> [Dataset rows]
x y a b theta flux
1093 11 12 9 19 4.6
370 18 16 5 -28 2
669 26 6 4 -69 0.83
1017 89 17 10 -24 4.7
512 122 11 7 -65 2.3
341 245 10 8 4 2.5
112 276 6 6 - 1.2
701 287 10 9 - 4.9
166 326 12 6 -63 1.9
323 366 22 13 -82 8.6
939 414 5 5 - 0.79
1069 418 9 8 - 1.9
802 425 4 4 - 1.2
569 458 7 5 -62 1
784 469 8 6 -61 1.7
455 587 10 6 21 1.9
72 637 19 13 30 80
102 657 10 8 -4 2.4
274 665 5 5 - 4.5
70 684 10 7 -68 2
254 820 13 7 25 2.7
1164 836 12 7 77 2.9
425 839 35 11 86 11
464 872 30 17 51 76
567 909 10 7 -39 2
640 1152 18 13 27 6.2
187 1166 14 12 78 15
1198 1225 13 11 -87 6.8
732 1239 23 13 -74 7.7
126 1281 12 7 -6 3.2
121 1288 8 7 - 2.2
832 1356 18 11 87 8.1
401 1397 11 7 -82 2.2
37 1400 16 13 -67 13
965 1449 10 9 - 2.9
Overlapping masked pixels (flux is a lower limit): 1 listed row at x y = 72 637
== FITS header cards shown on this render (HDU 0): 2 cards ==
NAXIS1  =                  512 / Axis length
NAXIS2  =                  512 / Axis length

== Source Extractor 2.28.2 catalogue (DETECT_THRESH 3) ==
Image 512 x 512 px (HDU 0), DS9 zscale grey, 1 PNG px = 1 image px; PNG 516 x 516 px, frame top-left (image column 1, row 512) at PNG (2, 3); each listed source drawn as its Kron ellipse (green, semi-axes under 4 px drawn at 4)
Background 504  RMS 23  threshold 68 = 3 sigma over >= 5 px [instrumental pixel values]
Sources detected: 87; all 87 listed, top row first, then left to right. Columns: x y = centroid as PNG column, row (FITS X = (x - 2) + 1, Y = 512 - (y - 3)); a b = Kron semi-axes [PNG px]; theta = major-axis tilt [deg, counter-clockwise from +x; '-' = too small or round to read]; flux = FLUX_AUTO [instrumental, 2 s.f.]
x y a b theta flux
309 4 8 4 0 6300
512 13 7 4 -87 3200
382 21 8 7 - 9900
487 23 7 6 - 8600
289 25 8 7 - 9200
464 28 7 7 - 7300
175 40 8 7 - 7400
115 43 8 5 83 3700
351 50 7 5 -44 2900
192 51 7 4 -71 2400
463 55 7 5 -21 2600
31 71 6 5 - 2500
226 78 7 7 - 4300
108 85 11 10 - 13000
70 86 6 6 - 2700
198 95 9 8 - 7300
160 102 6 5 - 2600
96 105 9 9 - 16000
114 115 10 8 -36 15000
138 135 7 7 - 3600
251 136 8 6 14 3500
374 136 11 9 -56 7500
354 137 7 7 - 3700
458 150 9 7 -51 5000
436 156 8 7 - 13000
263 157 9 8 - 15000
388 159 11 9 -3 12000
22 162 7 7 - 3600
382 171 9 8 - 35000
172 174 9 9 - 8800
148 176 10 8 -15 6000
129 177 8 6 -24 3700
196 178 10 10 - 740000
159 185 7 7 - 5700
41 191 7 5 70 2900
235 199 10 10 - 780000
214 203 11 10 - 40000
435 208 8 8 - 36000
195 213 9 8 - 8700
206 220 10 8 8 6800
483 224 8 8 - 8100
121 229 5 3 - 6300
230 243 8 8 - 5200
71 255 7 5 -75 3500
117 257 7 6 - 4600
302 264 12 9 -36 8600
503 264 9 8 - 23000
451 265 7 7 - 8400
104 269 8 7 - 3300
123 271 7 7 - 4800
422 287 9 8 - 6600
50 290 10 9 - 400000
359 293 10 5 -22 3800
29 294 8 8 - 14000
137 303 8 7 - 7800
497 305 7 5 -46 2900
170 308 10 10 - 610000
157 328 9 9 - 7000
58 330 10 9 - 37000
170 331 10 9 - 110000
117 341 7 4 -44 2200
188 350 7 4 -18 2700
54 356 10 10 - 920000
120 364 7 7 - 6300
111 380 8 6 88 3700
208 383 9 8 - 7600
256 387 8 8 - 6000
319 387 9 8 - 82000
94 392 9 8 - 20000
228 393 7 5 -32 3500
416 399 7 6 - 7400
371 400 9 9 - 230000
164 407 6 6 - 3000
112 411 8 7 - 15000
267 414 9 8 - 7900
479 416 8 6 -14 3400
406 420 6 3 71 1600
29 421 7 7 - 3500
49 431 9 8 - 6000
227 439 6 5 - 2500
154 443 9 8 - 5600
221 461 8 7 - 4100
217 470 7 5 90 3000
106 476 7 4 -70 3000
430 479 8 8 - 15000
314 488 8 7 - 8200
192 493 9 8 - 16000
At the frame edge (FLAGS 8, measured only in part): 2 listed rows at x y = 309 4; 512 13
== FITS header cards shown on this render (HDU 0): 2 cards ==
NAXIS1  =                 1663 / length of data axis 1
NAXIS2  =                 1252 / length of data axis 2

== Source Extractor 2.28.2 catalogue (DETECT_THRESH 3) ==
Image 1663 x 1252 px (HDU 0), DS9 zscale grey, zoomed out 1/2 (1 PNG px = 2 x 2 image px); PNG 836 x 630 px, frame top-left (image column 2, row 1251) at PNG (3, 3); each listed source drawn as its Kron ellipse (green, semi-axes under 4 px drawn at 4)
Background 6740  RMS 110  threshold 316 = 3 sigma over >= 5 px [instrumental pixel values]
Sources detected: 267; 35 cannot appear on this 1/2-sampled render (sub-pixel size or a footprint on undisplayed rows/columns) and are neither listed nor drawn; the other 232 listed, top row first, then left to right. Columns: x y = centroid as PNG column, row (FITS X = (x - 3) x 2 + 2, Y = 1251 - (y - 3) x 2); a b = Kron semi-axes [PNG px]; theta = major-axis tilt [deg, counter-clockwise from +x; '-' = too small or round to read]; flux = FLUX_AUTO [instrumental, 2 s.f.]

> [SHORT PROBLEM] Gather every line of the material above that contains the string "sigma".

> [WRITTEN ANSWER]
Background 504  RMS 23  threshold 68 = 3 sigma over >= 5 px [instrumental pixel values]
Background 6740  RMS 110  threshold 316 = 3 sigma over >= 5 px [instrumental pixel values]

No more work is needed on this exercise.